SUPPLIED DATA ->
-- Opening Marker --
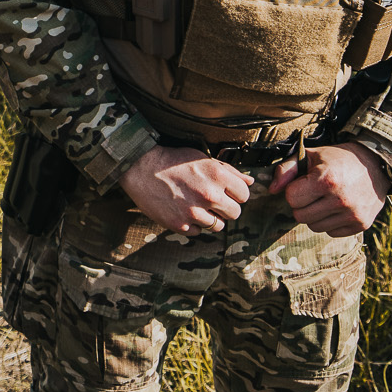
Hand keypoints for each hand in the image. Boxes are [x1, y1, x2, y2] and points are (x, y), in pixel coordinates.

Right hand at [119, 144, 251, 235]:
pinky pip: (198, 233)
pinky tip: (184, 212)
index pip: (244, 195)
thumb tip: (250, 181)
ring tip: (197, 207)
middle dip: (226, 208)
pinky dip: (193, 226)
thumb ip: (229, 171)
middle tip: (212, 202)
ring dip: (211, 219)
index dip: (236, 194)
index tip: (226, 192)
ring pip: (218, 226)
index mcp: (218, 176)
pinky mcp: (180, 225)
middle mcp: (209, 195)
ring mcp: (194, 212)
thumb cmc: (173, 161)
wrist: (141, 169)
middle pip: (234, 213)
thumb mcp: (202, 158)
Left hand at [268, 141, 390, 236]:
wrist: (376, 164)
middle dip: (302, 204)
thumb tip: (271, 190)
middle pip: (300, 216)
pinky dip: (331, 222)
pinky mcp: (360, 225)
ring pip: (314, 227)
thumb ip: (286, 170)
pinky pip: (331, 232)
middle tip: (314, 192)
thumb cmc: (338, 158)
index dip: (294, 190)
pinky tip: (339, 207)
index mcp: (326, 180)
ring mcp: (352, 214)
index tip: (305, 182)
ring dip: (315, 215)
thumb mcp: (311, 156)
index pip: (291, 198)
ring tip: (327, 199)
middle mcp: (340, 199)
-- Closing Marker --
TASK INSTRUCTIONS -> Filter the listing above for lines with the word "thumb", and copy each one you find.

WRITTEN ANSWER ->
thumb tip: (250, 181)
thumb ip: (229, 171)
thumb cmc: (173, 161)
thumb mcp: (202, 158)
thumb tip: (271, 190)
thumb ip: (286, 170)
thumb cmc: (338, 158)
thumb mcp: (311, 156)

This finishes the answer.